■ Supplied data

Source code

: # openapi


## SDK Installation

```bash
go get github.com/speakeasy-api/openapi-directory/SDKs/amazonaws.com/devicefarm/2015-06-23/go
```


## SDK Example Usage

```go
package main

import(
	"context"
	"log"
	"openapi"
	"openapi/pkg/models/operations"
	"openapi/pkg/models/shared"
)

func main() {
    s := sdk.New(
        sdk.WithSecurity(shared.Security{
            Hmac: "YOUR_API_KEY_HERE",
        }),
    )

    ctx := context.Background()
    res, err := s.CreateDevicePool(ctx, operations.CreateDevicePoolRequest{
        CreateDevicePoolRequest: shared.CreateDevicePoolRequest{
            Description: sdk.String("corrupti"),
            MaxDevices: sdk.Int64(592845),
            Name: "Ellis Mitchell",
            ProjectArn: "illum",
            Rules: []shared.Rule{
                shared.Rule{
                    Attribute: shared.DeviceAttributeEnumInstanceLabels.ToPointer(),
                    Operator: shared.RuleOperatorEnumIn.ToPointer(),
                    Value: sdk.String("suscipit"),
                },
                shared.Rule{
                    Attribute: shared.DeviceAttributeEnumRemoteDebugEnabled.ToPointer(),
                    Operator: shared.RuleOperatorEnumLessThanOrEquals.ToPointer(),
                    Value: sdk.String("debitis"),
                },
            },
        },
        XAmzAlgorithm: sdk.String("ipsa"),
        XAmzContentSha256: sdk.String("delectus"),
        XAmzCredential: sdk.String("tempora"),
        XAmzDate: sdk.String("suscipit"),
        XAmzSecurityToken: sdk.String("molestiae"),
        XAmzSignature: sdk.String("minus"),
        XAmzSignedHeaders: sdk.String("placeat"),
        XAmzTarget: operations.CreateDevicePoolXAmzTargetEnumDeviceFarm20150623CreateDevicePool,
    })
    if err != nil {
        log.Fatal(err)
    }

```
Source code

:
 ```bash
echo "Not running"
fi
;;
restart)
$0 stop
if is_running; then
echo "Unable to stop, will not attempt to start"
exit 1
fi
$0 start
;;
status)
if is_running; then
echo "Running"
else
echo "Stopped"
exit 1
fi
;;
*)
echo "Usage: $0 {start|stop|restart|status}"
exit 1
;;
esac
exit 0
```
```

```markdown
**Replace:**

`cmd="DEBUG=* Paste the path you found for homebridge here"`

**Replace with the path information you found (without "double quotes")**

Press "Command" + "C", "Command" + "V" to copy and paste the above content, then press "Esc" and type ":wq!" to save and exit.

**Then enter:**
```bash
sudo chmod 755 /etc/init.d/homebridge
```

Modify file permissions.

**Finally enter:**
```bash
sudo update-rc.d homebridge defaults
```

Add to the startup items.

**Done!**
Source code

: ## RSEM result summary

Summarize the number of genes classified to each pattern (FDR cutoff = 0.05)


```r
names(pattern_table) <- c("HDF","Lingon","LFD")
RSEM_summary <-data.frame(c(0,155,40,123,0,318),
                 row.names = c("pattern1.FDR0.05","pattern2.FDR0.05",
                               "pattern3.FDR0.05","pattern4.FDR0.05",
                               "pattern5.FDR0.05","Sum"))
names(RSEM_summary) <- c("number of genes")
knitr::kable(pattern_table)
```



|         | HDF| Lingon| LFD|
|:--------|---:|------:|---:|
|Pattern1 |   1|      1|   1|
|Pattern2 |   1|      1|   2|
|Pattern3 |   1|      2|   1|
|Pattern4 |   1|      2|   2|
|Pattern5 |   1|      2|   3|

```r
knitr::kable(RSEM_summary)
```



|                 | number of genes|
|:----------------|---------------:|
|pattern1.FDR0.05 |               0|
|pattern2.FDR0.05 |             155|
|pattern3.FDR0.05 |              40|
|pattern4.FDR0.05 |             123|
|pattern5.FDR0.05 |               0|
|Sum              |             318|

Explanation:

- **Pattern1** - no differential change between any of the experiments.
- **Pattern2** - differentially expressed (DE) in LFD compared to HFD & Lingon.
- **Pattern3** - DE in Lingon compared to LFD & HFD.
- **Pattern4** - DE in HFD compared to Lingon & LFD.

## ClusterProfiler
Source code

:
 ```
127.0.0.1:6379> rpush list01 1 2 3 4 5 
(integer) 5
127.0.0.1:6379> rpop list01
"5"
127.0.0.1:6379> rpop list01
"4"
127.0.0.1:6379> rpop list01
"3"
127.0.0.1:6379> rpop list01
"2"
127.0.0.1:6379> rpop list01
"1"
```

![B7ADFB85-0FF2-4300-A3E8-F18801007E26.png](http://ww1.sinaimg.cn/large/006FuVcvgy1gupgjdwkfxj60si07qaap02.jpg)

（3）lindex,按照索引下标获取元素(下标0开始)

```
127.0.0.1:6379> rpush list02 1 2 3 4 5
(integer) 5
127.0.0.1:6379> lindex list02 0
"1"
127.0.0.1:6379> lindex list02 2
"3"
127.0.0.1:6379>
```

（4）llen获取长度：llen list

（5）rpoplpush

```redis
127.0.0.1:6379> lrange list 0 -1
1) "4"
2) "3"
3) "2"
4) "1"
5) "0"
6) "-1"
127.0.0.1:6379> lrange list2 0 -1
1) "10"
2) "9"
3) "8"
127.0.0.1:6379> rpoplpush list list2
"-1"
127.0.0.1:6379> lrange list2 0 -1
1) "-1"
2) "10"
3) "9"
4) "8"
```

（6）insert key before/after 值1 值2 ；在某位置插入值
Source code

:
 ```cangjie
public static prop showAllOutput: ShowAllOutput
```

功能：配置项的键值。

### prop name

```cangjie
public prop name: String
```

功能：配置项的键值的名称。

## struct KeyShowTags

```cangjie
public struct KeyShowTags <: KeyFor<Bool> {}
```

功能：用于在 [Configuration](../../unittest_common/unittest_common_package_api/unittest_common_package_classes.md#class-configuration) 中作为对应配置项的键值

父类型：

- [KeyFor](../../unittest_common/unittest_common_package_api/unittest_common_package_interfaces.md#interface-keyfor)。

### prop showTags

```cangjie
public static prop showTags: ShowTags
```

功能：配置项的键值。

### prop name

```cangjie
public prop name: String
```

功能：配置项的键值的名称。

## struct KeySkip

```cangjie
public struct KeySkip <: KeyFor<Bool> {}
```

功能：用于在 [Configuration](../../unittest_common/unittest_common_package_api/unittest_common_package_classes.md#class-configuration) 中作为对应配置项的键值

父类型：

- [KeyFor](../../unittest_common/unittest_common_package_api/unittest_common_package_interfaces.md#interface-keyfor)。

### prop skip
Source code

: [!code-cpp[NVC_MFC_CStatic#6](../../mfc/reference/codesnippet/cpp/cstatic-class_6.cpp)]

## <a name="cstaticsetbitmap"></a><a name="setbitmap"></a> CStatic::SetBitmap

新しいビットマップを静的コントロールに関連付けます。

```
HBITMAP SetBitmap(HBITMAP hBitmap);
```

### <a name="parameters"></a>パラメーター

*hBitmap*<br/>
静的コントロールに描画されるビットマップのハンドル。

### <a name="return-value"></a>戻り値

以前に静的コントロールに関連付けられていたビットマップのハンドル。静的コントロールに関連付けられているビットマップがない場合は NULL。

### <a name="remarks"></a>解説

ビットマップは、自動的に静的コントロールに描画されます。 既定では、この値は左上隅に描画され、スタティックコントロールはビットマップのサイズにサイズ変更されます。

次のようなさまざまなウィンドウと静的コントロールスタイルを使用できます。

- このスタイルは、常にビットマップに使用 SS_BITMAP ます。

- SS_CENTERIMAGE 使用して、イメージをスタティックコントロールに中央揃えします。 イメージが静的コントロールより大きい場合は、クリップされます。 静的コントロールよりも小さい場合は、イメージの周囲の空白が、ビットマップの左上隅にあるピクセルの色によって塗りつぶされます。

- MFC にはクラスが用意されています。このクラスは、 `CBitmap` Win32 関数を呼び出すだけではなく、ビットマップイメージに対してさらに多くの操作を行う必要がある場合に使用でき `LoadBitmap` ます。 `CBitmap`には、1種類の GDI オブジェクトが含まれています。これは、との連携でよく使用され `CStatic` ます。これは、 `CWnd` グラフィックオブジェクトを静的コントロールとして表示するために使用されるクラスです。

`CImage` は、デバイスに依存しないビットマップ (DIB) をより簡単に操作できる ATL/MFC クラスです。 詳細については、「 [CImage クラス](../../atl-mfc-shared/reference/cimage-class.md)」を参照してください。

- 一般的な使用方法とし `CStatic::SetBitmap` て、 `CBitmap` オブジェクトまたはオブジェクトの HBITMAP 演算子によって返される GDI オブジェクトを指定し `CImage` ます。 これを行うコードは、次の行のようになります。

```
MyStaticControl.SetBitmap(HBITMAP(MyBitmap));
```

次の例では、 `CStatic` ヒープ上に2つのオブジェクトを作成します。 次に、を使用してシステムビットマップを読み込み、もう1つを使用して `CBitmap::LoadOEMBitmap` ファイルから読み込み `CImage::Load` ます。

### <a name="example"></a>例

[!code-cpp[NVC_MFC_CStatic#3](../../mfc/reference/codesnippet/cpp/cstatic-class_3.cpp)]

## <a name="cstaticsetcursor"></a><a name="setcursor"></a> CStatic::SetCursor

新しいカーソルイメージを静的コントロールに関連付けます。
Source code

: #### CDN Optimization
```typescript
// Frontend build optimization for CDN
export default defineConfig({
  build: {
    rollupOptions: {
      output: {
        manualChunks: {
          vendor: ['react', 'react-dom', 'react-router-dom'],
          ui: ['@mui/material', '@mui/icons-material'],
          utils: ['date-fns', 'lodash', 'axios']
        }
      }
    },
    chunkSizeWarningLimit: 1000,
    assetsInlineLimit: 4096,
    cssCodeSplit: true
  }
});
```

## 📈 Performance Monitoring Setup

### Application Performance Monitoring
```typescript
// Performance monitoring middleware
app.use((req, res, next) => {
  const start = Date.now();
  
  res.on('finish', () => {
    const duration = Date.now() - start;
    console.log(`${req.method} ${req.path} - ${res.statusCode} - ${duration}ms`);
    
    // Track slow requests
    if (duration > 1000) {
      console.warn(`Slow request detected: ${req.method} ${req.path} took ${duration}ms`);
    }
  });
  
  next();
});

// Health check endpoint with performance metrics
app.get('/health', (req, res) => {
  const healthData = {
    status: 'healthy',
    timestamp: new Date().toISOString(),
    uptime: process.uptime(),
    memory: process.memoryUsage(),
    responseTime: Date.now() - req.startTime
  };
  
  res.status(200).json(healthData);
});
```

■ Task details
Return exactly the lines above from the line that has "number of genes|" through the line that has "- **Pattern1** - no", inclusive, and nothing else.

■ Answer
|                 | number of genes|
|:----------------|---------------:|
|pattern1.FDR0.05 |               0|
|pattern2.FDR0.05 |             155|
|pattern3.FDR0.05 |              40|
|pattern4.FDR0.05 |             123|
|pattern5.FDR0.05 |               0|
|Sum              |             318|

Explanation:

- **Pattern1** - no differential change between any of the experiments.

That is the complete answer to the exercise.